A former church and a commercial building in Germany were transformed into synagogues.
A former Lutheran church in the city of Bielefeld was formally dedicated Sunday as a synagogue for the city’s growing Jewish community. It reportedly is the first time a church in Germany has ever been refitted for such a purpose.
The synagogue was the second dedicated in recent weeks in the former West German state of North Rhine-Westphalia. A synagogue and community center in Krefeld was unveiled Sept. 14.
In addition, the first private Jewish grammar school in the former West German state of Baden-Wurttemberg was opened recently in the city of Stuttgart.
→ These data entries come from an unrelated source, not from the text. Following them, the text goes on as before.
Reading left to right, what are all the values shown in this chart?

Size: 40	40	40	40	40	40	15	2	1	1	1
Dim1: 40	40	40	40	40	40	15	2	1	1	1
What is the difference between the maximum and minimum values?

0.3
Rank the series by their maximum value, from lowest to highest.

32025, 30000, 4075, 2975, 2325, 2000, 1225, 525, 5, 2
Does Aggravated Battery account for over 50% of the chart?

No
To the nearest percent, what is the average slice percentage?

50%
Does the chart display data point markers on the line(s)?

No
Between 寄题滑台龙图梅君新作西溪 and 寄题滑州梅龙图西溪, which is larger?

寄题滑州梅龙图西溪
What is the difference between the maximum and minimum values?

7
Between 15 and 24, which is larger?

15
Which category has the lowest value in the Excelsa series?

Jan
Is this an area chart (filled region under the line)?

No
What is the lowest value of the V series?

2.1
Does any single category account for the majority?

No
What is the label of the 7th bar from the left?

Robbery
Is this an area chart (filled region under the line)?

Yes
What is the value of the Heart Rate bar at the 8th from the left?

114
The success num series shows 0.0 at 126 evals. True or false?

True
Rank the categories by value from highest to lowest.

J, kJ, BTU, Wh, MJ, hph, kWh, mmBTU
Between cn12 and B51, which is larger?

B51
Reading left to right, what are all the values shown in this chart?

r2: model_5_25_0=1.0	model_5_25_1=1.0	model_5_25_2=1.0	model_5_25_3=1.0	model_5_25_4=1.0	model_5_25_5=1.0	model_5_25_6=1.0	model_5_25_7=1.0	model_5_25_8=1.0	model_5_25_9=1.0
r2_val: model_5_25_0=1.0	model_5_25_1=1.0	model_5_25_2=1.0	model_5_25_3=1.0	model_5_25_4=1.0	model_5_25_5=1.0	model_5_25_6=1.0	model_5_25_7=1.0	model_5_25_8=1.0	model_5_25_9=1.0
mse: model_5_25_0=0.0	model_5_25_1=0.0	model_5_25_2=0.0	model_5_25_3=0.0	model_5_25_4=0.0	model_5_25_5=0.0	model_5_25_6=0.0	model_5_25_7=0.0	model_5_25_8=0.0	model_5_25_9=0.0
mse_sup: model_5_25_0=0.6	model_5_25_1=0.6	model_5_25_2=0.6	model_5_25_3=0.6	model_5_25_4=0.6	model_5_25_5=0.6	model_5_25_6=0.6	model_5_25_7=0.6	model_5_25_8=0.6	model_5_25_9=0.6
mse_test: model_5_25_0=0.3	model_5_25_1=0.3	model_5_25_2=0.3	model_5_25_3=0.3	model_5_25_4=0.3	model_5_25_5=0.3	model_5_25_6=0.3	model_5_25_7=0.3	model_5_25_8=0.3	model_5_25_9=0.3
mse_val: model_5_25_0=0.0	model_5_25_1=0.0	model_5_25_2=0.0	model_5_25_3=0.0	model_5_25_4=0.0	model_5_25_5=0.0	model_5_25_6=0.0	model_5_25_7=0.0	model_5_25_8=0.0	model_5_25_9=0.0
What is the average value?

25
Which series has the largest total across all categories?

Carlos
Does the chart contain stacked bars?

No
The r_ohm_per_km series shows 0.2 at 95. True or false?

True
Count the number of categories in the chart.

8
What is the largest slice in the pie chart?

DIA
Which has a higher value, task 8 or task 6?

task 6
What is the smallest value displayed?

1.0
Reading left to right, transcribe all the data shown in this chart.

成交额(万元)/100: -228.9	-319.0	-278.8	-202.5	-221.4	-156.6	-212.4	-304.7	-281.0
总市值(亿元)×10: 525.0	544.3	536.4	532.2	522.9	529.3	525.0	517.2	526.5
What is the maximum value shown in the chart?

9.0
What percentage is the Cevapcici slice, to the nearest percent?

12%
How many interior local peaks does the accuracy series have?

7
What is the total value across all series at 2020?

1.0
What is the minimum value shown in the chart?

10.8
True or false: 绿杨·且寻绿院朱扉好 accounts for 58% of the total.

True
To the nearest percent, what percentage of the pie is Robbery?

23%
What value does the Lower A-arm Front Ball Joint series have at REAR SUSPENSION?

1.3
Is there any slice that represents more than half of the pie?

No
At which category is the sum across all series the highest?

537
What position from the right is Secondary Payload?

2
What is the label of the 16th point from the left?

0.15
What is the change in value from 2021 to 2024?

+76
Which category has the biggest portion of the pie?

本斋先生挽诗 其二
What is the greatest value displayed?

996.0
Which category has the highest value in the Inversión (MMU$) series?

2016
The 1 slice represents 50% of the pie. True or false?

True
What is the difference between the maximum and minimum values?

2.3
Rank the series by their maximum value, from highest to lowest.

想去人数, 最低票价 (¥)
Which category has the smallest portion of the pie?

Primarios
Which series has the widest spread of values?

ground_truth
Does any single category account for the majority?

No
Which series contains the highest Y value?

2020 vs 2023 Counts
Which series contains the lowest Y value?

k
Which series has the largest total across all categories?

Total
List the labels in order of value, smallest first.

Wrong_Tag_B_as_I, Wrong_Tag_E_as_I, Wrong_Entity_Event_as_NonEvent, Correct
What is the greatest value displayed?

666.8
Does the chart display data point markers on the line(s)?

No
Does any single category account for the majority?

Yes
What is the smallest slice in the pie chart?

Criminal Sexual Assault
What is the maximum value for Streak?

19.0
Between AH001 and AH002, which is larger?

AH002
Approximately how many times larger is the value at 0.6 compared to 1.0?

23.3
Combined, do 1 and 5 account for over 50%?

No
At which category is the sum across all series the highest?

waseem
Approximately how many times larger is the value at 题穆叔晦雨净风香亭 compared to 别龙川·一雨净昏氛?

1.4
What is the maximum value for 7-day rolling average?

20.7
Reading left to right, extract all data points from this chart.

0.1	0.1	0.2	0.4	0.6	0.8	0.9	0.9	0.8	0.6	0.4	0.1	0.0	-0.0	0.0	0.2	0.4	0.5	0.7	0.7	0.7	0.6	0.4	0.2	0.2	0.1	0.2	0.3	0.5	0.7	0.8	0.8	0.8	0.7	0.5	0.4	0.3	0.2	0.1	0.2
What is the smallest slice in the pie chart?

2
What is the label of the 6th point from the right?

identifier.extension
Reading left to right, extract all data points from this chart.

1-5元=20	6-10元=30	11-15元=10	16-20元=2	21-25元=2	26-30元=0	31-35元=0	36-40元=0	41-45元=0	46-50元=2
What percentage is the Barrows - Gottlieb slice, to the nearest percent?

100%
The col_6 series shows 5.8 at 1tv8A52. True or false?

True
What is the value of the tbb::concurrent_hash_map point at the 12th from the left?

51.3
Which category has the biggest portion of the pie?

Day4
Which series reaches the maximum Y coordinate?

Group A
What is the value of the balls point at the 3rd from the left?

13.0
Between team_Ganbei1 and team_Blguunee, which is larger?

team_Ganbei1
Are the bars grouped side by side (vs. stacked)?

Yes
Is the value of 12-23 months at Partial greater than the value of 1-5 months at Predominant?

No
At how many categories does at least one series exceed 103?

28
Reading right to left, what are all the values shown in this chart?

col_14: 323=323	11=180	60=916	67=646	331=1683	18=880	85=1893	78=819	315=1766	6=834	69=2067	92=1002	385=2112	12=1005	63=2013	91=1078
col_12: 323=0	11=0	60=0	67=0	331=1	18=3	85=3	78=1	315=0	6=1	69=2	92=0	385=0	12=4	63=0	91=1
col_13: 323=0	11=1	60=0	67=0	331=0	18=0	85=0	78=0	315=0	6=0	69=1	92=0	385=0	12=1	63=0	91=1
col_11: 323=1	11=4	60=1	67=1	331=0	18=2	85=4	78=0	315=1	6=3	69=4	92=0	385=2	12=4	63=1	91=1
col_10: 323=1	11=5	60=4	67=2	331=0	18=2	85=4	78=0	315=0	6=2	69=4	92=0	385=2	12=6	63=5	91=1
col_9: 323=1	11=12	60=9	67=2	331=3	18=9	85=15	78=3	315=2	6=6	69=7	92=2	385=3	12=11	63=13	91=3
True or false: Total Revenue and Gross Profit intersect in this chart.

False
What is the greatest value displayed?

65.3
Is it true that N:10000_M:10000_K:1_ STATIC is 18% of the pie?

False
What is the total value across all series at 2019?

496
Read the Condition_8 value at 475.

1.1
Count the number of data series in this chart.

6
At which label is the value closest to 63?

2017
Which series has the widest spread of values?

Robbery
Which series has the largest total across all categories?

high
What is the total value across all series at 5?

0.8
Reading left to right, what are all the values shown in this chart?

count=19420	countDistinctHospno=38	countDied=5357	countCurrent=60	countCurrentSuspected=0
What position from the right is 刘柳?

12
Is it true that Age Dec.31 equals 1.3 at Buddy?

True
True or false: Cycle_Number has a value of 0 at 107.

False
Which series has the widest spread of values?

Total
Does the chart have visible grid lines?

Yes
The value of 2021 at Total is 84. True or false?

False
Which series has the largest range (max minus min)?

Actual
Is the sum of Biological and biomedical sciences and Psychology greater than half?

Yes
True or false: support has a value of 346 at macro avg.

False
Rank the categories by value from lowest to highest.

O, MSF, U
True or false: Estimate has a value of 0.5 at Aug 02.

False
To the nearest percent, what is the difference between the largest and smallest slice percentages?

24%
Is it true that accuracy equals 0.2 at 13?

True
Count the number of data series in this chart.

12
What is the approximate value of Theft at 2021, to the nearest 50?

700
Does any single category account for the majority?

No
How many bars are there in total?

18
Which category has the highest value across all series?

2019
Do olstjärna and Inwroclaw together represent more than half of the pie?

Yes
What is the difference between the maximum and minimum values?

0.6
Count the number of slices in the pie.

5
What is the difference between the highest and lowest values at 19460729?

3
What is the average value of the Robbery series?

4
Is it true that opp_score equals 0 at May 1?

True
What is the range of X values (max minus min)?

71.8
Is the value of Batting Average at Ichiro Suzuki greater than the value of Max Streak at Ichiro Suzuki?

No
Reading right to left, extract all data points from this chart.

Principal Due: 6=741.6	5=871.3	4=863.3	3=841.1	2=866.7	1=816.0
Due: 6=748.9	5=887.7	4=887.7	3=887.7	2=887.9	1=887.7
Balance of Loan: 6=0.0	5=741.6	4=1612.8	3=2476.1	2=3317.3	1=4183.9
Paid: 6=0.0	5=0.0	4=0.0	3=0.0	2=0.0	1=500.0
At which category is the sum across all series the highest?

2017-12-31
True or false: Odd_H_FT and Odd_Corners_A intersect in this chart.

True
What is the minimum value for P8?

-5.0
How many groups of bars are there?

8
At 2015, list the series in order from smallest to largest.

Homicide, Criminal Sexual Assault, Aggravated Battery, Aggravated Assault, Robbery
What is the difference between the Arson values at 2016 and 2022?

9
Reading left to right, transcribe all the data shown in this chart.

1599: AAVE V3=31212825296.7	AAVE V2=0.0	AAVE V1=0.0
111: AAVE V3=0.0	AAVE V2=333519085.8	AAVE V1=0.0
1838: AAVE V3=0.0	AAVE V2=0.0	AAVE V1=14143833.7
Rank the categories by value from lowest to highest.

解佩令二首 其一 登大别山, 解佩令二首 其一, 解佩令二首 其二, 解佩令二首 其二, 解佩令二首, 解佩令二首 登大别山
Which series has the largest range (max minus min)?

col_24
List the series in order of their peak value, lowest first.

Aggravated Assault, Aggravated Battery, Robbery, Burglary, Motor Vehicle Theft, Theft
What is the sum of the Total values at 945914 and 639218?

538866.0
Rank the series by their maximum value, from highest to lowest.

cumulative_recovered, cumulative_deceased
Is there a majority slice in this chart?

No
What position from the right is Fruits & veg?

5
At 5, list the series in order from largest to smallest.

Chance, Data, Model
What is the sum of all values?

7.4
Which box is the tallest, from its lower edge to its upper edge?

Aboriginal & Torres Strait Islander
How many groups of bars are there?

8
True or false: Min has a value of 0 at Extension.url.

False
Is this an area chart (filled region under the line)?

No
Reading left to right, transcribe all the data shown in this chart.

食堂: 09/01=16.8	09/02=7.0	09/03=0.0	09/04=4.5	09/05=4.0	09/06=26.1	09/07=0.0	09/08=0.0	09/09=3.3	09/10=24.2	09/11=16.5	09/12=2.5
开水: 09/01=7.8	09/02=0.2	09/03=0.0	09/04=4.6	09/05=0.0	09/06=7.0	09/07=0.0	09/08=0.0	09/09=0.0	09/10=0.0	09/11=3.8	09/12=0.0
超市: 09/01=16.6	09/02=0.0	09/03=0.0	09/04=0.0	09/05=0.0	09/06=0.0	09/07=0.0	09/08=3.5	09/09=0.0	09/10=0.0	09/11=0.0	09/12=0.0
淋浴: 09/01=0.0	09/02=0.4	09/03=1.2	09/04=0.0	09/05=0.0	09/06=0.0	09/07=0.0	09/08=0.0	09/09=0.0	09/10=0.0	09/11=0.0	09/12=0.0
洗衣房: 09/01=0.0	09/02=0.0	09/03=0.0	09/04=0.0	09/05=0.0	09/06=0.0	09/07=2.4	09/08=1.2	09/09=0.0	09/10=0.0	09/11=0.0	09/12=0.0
The day school has 25 pupils.
The trend of new construction reflects the growth in Germany’s Jewish population due to the influx of Jews from the former Soviet Union since 1990. In Bielefeld, the Jewish community has jumped in recent years from 40 to 300. The town’s original synagogue was destroyed by fire in 1938.
Krefeld’s synagogue has room for about 300 congregants. It cost about $18 million to reconstruct the former commercial building.
Each new synagogue “represents what we lost and what we want to rebuild,” Charlotte Knobloch, the head of the Central Council of Jews in Germany, said during ceremonies at Krefeld.
The new building includes a stained-glass window rescued from the original structure.
In related news, the Jewish community in Halle, in the former East German state of Saxony-Anhalt, rededicated its 300-year-old Torah scroll after its restoration in Ukraine. And in Potsdam, outside Berlin, a new synagogue will be built for a community that has grown to 800 from practically nothing before the fall of the Berlin Wall.